## Fragmento de la página
***

Se reveló, en el informe del Ministerio Público, que en más de una ocasión emisarios del PCC, cumpliendo órdenes explícitas de su comando central, fueron a Río de Janeiro para imponer negociaciones entre las tres principales facciones criminales de la provincia, el Tercer Comando, el Comando Rojo y el ADA (amigo de los amigos, que trata de mantener relaciones cordiales con los dos otros bandos enemigos).
La consigna ha sido muy clara: de seguir, la sangrienta disputa entre los tres significaría pérdidas sustantivas para el PCC, y eso tendría un precio. Era urgente terminar con las disputas sangrientas que, además, perjudicaban mucho el negocio de la venta de drogas.
De una o de otra manera, los combates entre Tercer Comando y Comando Rojo disminuyeron sensiblemente. El gobierno de Río argumenta que eso se dio a raíz de su política de seguridad pública. Ahora aparecen indicios de que la verdadera razón no ha sido exactamente ésa.
En una de las llamadas pinchadas se oye claramente la voz de uno de los lugartenientes de Marcola diciendo al jefe máximo de la favela de Rocinha, la mayor de Río: “Más vale que me oigas. Si tienes dudas de quién soy, mejor que vayas al Google”.
Dentro de las cárceles de las provincias brasileñas que abrigan presos considerados extremadamente peligrosos, el orden es impuesto por el PCC. Se determinó la prohibición absoluta del ingreso de crack, la droga más mortal de todas, y se impuso, en cada uno de esos presidios, una rígida jerarquía que, desde atrás de los muros, controla la vida que está afuera. Es de los presidios de seguridad máxima de donde salen órdenes para matar a policías o adversarios de la banda, determinaciones sobre negocios, que van de aplicaciones de dinero en el mercado financiero a nuevos canales de distribución de drogas. Desde las cárceles se renuevan el sistema de pago de pensiones a las familias de los presos, la atención médica, la búsqueda de empleos legales, bien como instrucciones sobre la conducta a ser seguida a sangre y fuego por los compañeros que están en libertad.
Para imponer disciplina a los grupos que no tienen ningún vínculo con el PCC, fluye en el aire una amenaza: todos corren el riesgo de ser presos alguna vez. Y, una vez presos, irán a alguna cárcel. Y entonces caerán en manos del grupo.

***

## Requisitos de la tarea
Según el fragmento de la página, ¿qué droga se prohibió de forma absoluta dentro de las cárceles controladas por el PCC?

***

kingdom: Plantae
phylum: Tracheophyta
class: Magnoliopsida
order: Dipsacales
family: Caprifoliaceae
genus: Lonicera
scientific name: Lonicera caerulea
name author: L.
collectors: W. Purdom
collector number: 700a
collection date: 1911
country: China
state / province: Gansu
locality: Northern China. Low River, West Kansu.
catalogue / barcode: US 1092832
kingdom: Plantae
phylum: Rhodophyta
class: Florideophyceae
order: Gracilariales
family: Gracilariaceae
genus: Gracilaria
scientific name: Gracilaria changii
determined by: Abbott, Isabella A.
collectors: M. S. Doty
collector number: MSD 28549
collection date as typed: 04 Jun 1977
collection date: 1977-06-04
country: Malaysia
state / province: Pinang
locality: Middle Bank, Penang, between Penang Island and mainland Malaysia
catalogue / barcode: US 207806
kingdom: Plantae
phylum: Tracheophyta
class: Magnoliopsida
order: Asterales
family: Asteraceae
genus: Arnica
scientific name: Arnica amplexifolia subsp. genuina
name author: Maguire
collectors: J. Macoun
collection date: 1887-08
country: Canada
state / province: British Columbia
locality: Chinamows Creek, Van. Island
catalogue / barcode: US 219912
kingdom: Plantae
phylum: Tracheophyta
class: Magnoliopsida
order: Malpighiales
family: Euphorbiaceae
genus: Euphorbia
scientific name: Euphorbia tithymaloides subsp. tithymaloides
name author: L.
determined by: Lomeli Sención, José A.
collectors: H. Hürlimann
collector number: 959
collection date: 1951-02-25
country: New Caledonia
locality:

***

## Resultado del ejercicio
El crack.